50 ppm = 50 Γ— 10⁻⁢ = 0.00005 seconds per second = 0.05 ms per second

To correct 800 ms:

time = 800 ms / (0.05 ms/s) = 16,000 seconds = 4 hours, 26 minutes, 40 seconds

(b) During Option A (step backward by 800ms):

At 10:00:00.000 (server time), the server writes transaction T1 with timestamp 10:00:00.000. NTP steps the clock back to 09:59:59.200 (correct UTC time). The next transaction T2 gets timestamp 09:59:59.200. Now T2 appears to β€œhappen before” T1, even though it came after. Any system that relies on timestamp monotonicity (write-ahead logs, replication slots, MVCC visibility) may fail or corrupt data because the β€œbefore” and β€œafter” ordering is reversed.

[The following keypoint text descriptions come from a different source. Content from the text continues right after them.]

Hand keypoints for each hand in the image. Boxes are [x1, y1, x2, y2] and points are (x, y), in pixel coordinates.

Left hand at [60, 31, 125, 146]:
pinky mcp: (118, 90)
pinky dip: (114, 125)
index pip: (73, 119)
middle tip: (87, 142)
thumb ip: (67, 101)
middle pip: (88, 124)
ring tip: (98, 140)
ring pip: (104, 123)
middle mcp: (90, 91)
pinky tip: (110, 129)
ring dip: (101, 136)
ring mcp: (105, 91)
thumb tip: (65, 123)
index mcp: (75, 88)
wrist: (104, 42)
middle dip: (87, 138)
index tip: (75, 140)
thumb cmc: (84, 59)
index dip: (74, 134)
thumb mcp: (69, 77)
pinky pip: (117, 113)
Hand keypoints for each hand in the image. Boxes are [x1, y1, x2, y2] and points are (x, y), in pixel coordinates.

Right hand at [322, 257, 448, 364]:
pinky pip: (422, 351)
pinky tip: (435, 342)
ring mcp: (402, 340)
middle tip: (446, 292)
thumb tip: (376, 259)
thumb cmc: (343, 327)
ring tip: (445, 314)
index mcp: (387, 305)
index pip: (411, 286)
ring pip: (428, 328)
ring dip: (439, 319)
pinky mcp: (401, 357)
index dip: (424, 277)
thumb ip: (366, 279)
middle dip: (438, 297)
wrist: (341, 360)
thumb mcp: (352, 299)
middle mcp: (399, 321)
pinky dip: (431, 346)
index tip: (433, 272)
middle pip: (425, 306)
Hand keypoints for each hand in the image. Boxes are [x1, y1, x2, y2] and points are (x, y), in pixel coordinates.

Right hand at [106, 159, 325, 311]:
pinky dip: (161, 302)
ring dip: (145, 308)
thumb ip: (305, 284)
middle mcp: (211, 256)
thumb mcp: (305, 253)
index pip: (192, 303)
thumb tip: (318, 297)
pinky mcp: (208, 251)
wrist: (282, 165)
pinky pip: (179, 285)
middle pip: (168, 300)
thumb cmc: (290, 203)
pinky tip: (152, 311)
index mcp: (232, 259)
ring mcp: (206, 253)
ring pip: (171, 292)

(c) For a system with monotonically increasing transaction IDs, Option B (slew) is strongly preferred. The 4.5-hour convergence time is acceptable for most applications β€” it prevents any discontinuity in timestamps. Option A risks data corruption or system crashes. If the error were extremely large (say, hours), the database might require a maintenance window for a stepped correction, but for 800ms, slewing is safe.